Mahmood, a member of the Pakistan Entomological Society, explained the importance of "biological control" which Pasha was practising to protect his chilli crop.
The insect's natural enemies were best to control their "harmful effects" but he lamented there was little effort made in Pakistan be it unrestrained use of chemicals to fight dengue or the more recent locust swarms which could have been controlled through birds that prey on them.
"Along with lack of awareness, we like to take short-cuts," said Mahmood who is currently helping CABI in controlling 12 serious insect pests in five crops (cotton, okra, sugarcane mango, and guava) in five districts of Sindh ( Thatta, Sanghar, Tando Allah Yar, MirPur Khas and Larkana).
In today's climate-changing world, said the insect expert, it was important to exploit the natural enemies practising the concept of integrated pest management. "If climate change will impact harmful insect, the useful insects will suffer mortality too because their life is dependent on those harmful insects," he warned.
In addition, said Pasha, it would help to stop calling insects, pests. "We really should look at them and reassess our relationship with them and how they help make our food," he said.

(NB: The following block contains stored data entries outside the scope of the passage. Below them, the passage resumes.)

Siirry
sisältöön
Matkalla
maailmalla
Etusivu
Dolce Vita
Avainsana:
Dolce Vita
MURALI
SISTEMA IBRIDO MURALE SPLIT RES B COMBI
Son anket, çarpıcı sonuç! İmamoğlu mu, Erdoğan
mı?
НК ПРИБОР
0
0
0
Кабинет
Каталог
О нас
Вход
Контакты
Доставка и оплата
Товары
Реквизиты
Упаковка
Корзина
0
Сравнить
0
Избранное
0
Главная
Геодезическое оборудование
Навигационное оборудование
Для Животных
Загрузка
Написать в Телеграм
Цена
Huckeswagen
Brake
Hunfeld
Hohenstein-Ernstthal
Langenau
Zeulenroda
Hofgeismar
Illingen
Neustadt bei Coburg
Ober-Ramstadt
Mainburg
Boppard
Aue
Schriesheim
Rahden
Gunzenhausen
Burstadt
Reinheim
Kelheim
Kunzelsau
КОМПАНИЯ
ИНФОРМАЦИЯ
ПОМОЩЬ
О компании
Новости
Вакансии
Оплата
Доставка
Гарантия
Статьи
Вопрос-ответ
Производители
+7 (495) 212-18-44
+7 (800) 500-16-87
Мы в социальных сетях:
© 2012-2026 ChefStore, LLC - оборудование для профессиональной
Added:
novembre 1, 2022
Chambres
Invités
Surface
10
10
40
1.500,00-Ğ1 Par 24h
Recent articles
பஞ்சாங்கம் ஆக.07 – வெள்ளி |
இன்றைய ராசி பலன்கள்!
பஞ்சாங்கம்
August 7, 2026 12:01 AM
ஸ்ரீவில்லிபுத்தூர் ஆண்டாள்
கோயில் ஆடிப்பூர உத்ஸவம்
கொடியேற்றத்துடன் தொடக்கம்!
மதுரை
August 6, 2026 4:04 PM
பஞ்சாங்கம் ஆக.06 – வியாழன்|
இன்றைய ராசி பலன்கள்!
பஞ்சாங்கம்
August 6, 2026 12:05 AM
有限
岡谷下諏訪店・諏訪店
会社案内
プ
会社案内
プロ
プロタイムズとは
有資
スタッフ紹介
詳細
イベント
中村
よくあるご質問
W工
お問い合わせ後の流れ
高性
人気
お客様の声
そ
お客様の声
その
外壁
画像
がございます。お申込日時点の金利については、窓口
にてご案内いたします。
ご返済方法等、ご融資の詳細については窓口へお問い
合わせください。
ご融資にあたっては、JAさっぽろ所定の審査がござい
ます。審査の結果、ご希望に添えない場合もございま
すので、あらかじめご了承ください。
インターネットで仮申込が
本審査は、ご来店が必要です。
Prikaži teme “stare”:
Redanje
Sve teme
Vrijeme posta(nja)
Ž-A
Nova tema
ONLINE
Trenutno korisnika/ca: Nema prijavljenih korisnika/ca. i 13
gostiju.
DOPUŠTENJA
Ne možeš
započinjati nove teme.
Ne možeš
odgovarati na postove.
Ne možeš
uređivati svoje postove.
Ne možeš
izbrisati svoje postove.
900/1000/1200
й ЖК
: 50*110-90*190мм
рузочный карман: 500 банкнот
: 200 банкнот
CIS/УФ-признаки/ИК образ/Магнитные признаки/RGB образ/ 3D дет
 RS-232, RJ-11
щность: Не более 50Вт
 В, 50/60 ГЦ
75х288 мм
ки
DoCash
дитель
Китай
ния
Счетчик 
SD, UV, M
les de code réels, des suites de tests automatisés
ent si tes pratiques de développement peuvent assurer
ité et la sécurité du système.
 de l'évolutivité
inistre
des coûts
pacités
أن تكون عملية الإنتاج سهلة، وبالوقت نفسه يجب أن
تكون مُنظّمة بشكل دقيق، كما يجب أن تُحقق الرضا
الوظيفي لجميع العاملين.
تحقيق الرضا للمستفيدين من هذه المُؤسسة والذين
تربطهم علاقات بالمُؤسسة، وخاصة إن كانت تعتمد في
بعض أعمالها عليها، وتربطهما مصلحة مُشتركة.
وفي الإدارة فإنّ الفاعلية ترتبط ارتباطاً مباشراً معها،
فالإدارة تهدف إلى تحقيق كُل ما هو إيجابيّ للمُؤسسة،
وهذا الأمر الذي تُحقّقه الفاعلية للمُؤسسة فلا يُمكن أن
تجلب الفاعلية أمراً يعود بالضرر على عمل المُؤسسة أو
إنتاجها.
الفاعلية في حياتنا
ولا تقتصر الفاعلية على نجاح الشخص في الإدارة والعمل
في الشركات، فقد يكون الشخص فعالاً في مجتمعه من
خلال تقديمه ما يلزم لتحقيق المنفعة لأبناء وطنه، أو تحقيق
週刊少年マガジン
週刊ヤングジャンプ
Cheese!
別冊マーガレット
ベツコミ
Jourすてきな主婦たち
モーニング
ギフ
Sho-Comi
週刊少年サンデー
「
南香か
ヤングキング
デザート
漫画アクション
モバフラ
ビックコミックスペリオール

He staunchly believed everything on earth, even a stone "dead as it may seem to you" lying there has a purpose. "It is a cog in the evolution of this planet," he said.
And said Ali, there is time still. "We must learn to respect their workplace" and make it "healthy and secure" if we want to continue reaping the benefits.
Header image: Common Green Bottle Fly, Family: Calliphoridae, Order: Diptera.
The maggots of this fly are known to preferentially consume dead tissue while leaving live tissue intact, so have been sold for use in maggot therapy, primarily during the years before the widespread use of antibiotics and medicines and in modern times due to a resurgence of medical literature documenting their effectiveness. These flies are known to lay eggs in cadaver tissue in the wild within hours after death. The developmental stage of their larvae in a cadaver can be used for accurate determination of the time of death.